Can you reproduce every one of the records below word for word, leaving the pictures out?

_SUPPLIED RECORDS_:
=== Section Start ===

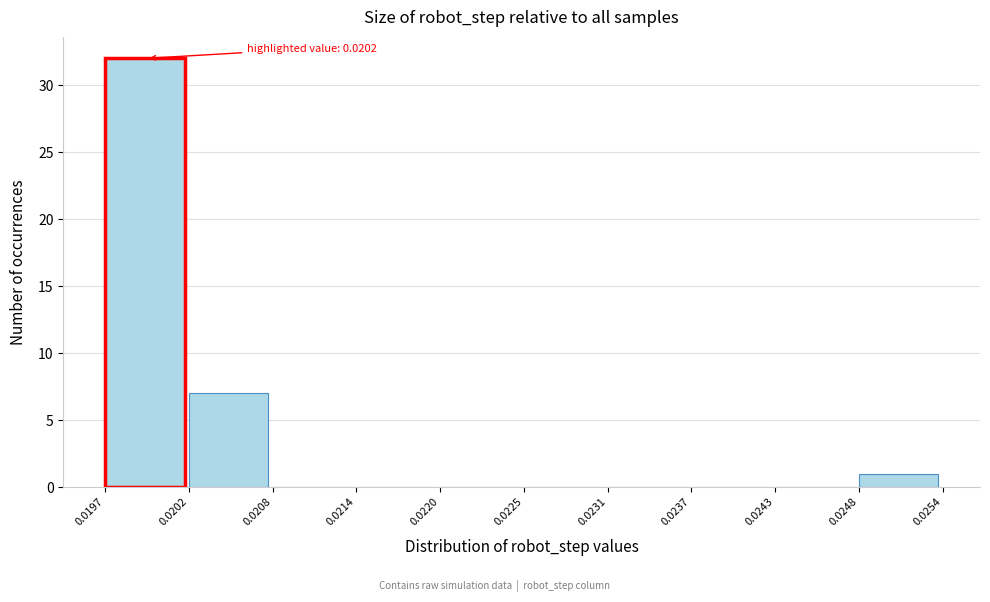

Which range on the x-axis has the tallest bar?

0.0197 to 0.0202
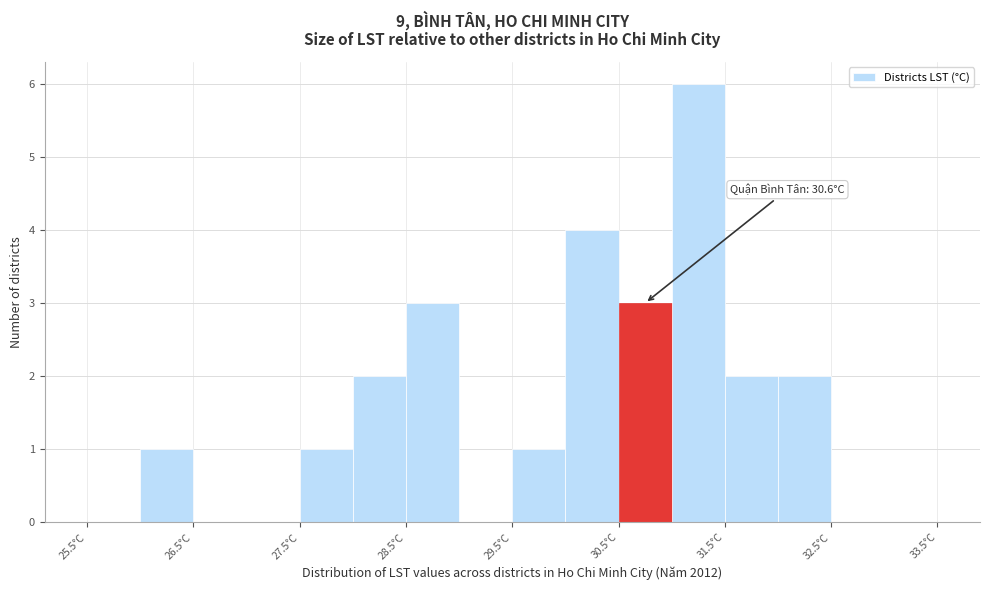

Over which range of the x-axis is the bar tallest?

31.0 to 31.5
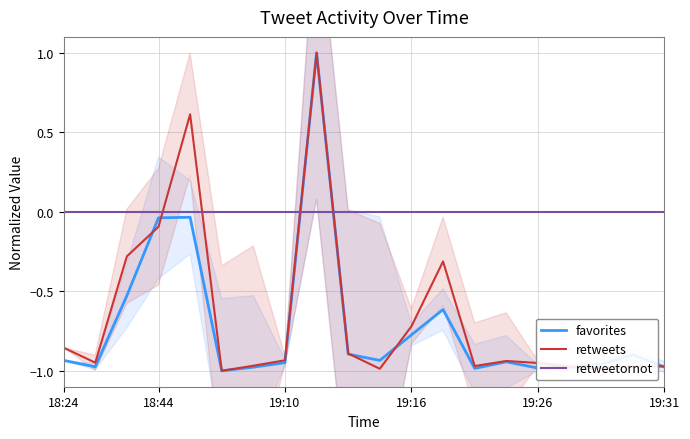

How many times do retweets and retweetornot cross each other?

4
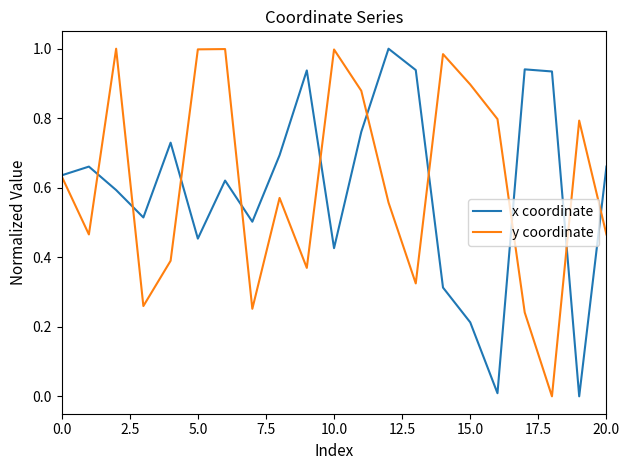

What is the average value of the y coordinate series?

0.6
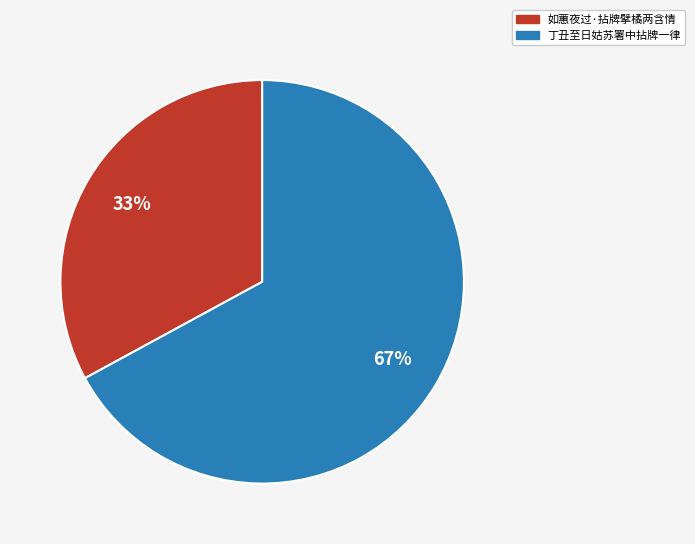

Rank the categories by value from highest to lowest.

丁丑至日姑苏署中拈牌一律, 如蕙夜过·拈牌擘橘两含情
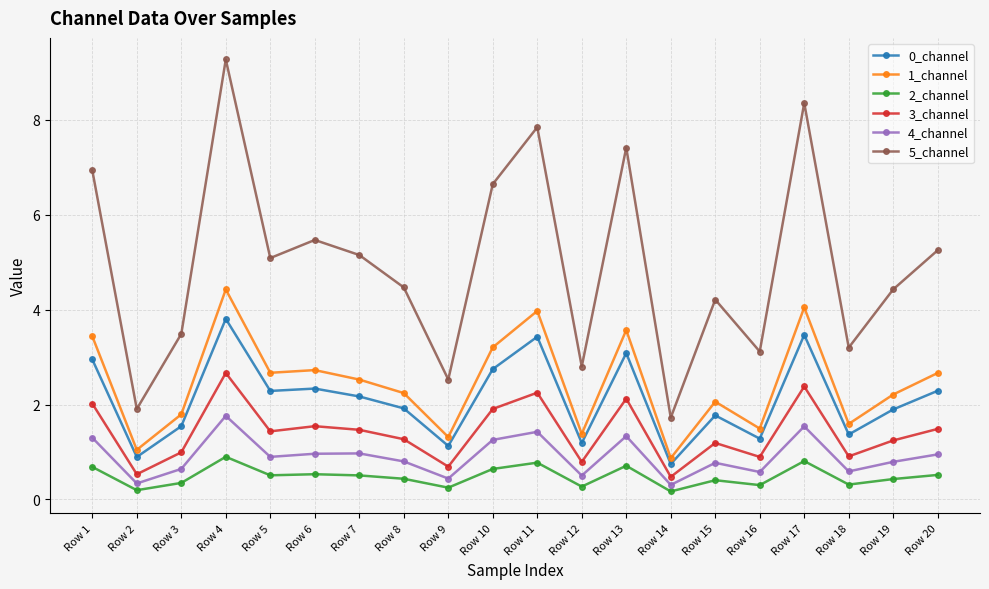

The 5_channel series shows 1.2 at Row 8. True or false?

False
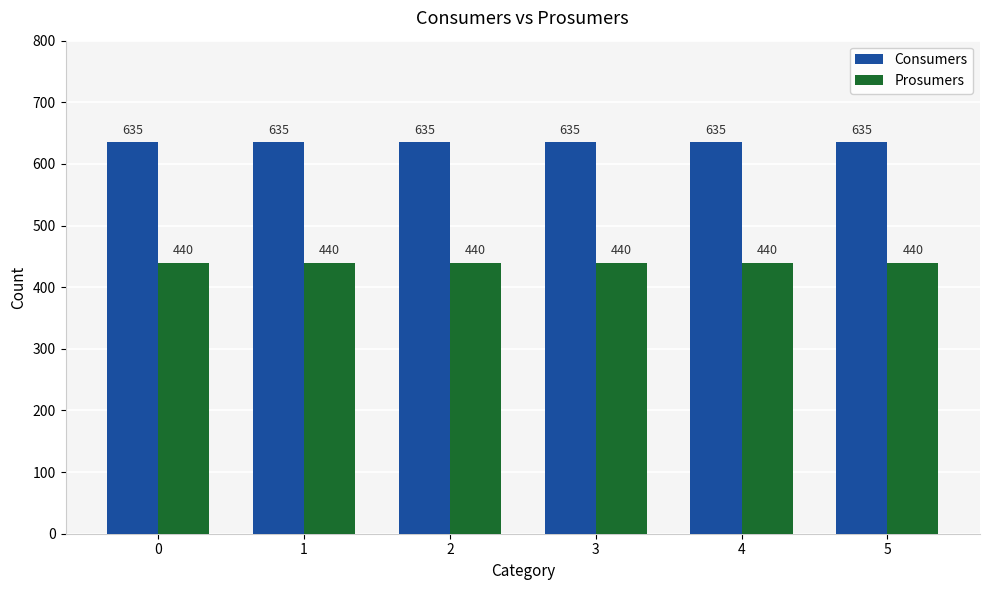

What is the spread (max minus min) of values at 3?

195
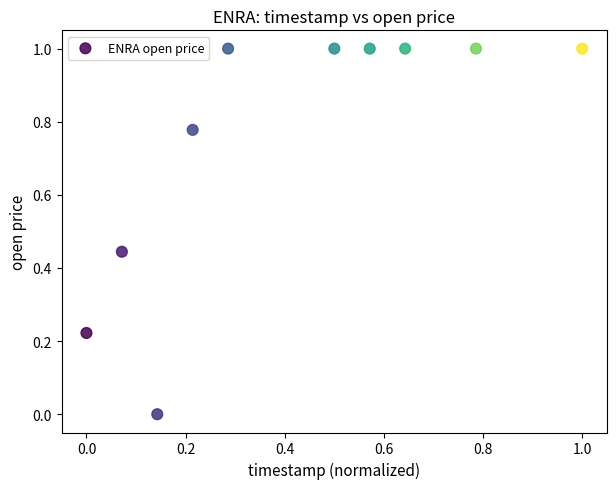

What is the average Y value?

0.7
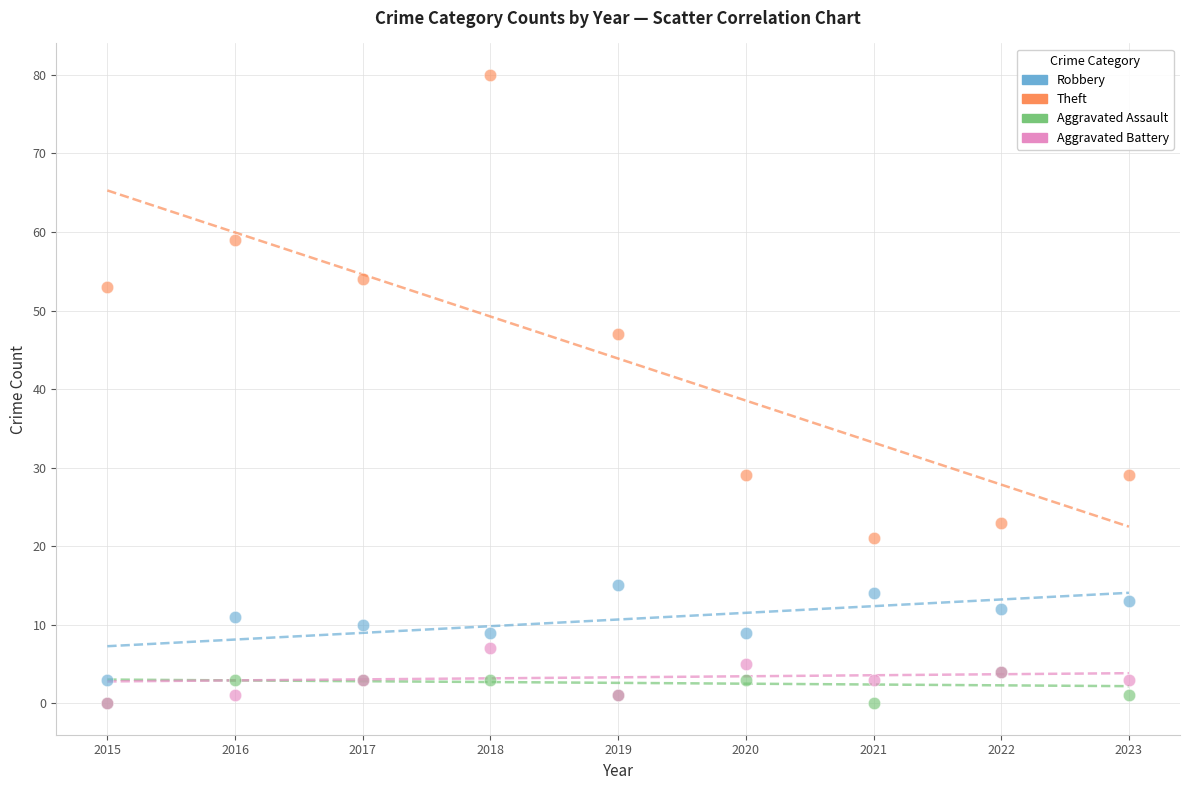

Across all series, what Y value is closest to 40?

47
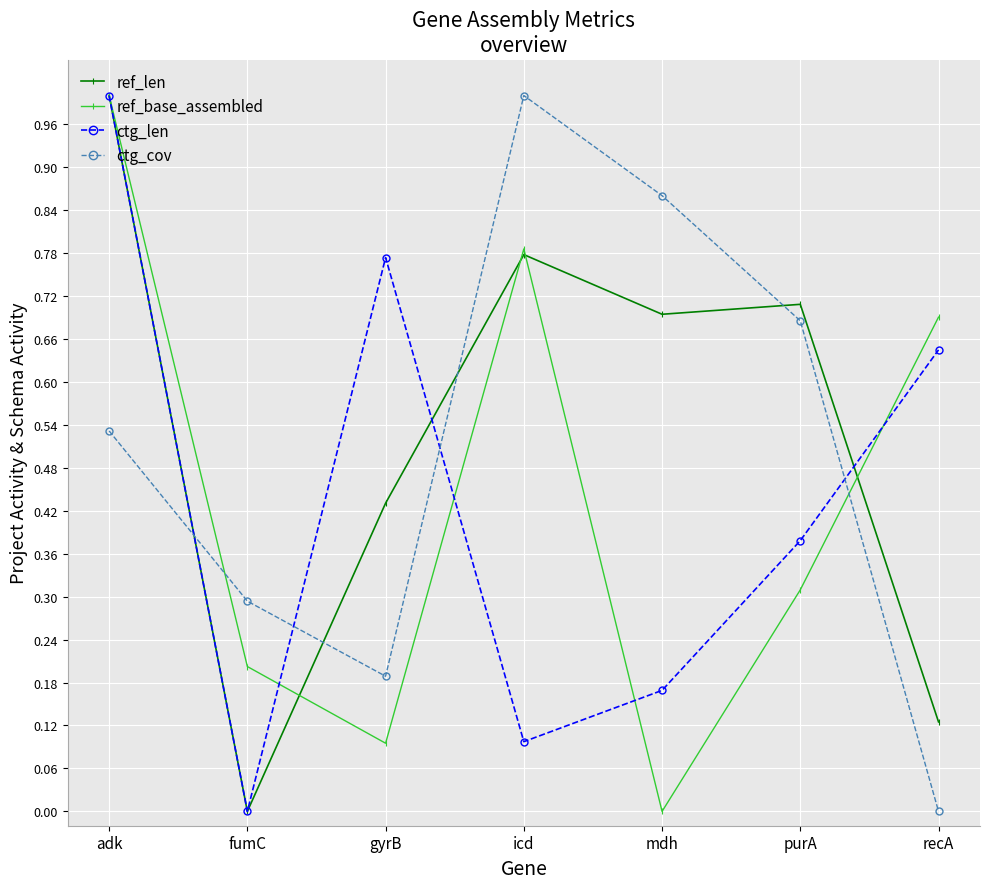

What is the difference between the maximum and minimum values in the ctg_cov series?

1.0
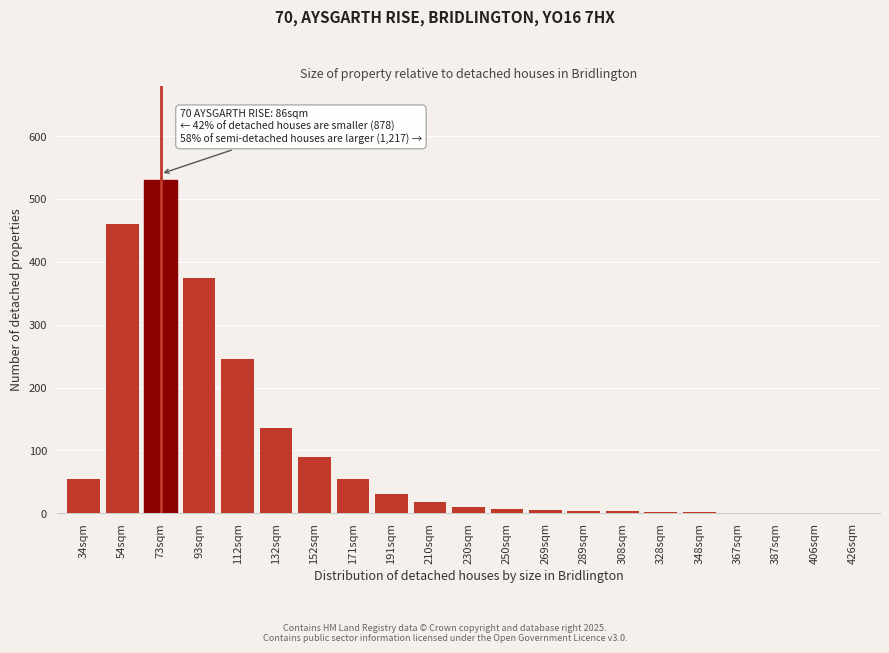

True or false: the data shows 242 at 132sqm.

False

=== Section End ===

_SOLUTION TO THE PROBLEM_:
Which range on the x-axis has the tallest bar?

0.0197 to 0.0202

Over which range of the x-axis is the bar tallest?

31.0 to 31.5

How many times do retweets and retweetornot cross each other?

4

What is the average value of the y coordinate series?

0.6

Rank the categories by value from highest to lowest.

丁丑至日姑苏署中拈牌一律, 如蕙夜过·拈牌擘橘两含情

The 5_channel series shows 1.2 at Row 8. True or false?

False

What is the spread (max minus min) of values at 3?

195

What is the average Y value?

0.7

Across all series, what Y value is closest to 40?

47

What is the difference between the maximum and minimum values in the ctg_cov series?

1.0

True or false: the data shows 242 at 132sqm.

False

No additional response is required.